Europa ’51 (1952) – Quarta-feira, 23 de março, 15h30, Sala M. Félix Ribeiro. Momento absolutamente central na obra de Roberto Rossellini, prolongando o abismo metafísico, habitado pela dúvida, de outros filmes do cineasta com Ingrid Bergman, Europa ‘51 é a obra mais austera de Rossellini. A história de uma mulher (grande personagem feminina) que, depois da morte do filho, se entrega a uma ideia de santidade e à sua aplicação prática, contra o “mundo moderno”, que confunde “santidade” com “loucura” e a leva ao hospício. Susan Sontag viria a subscrever, no célebre artigo The Decay of Cinema, o que declara uma personagem no filme Prima Della Rivoluzione de Bertolucci: “Não se consegue viver sem Rossellini!”. Por isso, no dia 28 de março, segunda-feira, haverá uma segunda oportunidade para assistir a esta obra, às 21h30 na Sala M. Félix Ribeiro.

Westfront 1918: Vier von Infanterie (Quatro da Infantaria, 1930) – Quinta-feira, 24 de março, 15h30, Sala M. Félix Ribeiro. Primeiro filme da chamada “trilogia social” filmada por G. W. Pabst, iniciando-se no território do cinema sonoro, no começo da década de trinta. A obra é uma “denúncia” sobre a tragédia da Primeira Guerra Mundial e narra, num tom que procura ser “documental”, alguns episódios da vida, e morte, de quatro soldados alemães de infantaria metidos numa trincheira em território francês. A mensagem política é poderosíssima neste filme realizado a pouco tempo da subida ao poder do Partido Nacional Socialista. O caso de Pabst, cineasta acusado de ter colaborado com o regime nazi, sob os auspícios do qual realizou dois filmes, é citado por Susan Sontag, brevemente, num artigo dedicado a Leni Riefenstahl intitulado Fascinating Fascism.

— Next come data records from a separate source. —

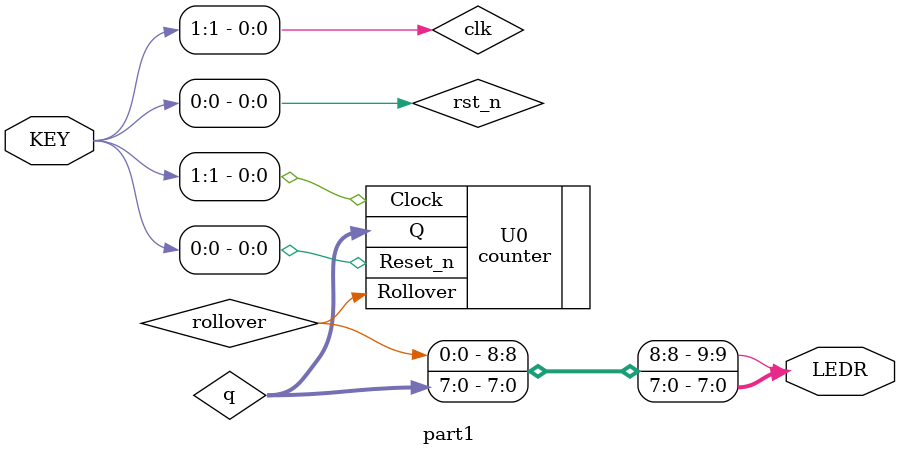
<source format=v>
module part1 (KEY, LEDR);
	input 		[3:0] KEY;
	output 		[9:0] LEDR;
	
	
	wire clk;
	wire rst_n;
	wire [7:0] q;
	wire rollover;

	assign LEDR[9] = rollover;
	assign LEDR[7:0] = q[7:0];
	assign clk = KEY[1];
	assign rst_n = KEY[0];
	
	counter U0(
		.Clock(clk),
		.Reset_n(rst_n),
		.Q(q),
		.Rollover(rollover));
		
	defparam U0.n = 8;
	defparam U0.k = 20;

endmodule
</source>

Tu Imagines Robinson (1967) – Quinta-feira, 24 de março, 21h30, Sala M. Félix Ribeiro. Livremente inspirado no clássico de Daniel Defoe, em que Robinson Crusoé é deixado sozinho à sua sorte, Tu Imagines Robinson radica na releitura do mito e no registo de uma aventura depurada ao máximo, assente na documentação dos pequenos gestos do seu quotidiano com vista à abstração. Um homem literalmente isolado e cercado por seres que resultam da sua imaginação é o ponto de partida para a exploração de questões caras a Jean-Daniel Pollet, como o regresso às origens, a ideia de uma ilha, a solidão. Mas como tanto cinema moderno, esta obra é em última instância sobre o próprio cinema.

L’Acrobate (1975) – Sexta-feira, 25 de março, 15h30, Sala M. Félix Ribeiro. Quinto e último filme do par Jean-Daniel Pollet/Claude Melki em que este último descobre o tango, aprendendo os primeiros passos com uma prostituta por quem se apaixona. Melki é invariavelmente Léon, personagem-tipo que rima com a recorrência dos grandes mestres do burlesco. Por detrás da sua personagem insondável esconde-se a ternura, o humor e o talento de um realizador para quem os mais pequenos gestos ganham uma dimensão inaudita. Como escreveu Stéphane Bouquet, “L’Acrobate conta a história desse homem desajeitado que, com a ajuda de Fumée, aprenderá mover-se de forma diferente: corpo fluido, gestos fluidos, espaço dominado – e, finalmente, fará amor. A felicidade é, portanto, com Pollet, a saída da solidão, a chegada do dois, do casal”. O filme voltará a ser exibido na quinta-feira, 31 de março, às 21h30.

Dieu Sait Quoi (1993) – Sábado, 26 de março, 21h30, Sala M. Félix Ribeiro. Diretamente inspirado na poesia de Francis Ponge, em Dieu Sait Quoi Jean-Daniel Pollet procura penetrar no “mundo mudo” de que fala um escritor obcecado com os objetos e com as relações entre as palavras e as coisas. Propõe-se assim a “contar a história de Ponge a partir dos objetos de Ponge.” Assumindo a intensidade deste produtivo diálogo, o filme é também o corolário do cinema de Pollet, convocando para o seu interior imagens que o cineasta realizou trinta anos antes e a continuidade de um projeto assente na procura de “planos-signos” que visava uma abstração essencial. A natureza, as pedras ou o mar, mas também as quatro estações do ano, conquistam aqui uma “qualidade de presença” única. A sessão repetir-se-á na quinta-feira, 31 de março, pelas 19h30 na Sala Luís de Pina.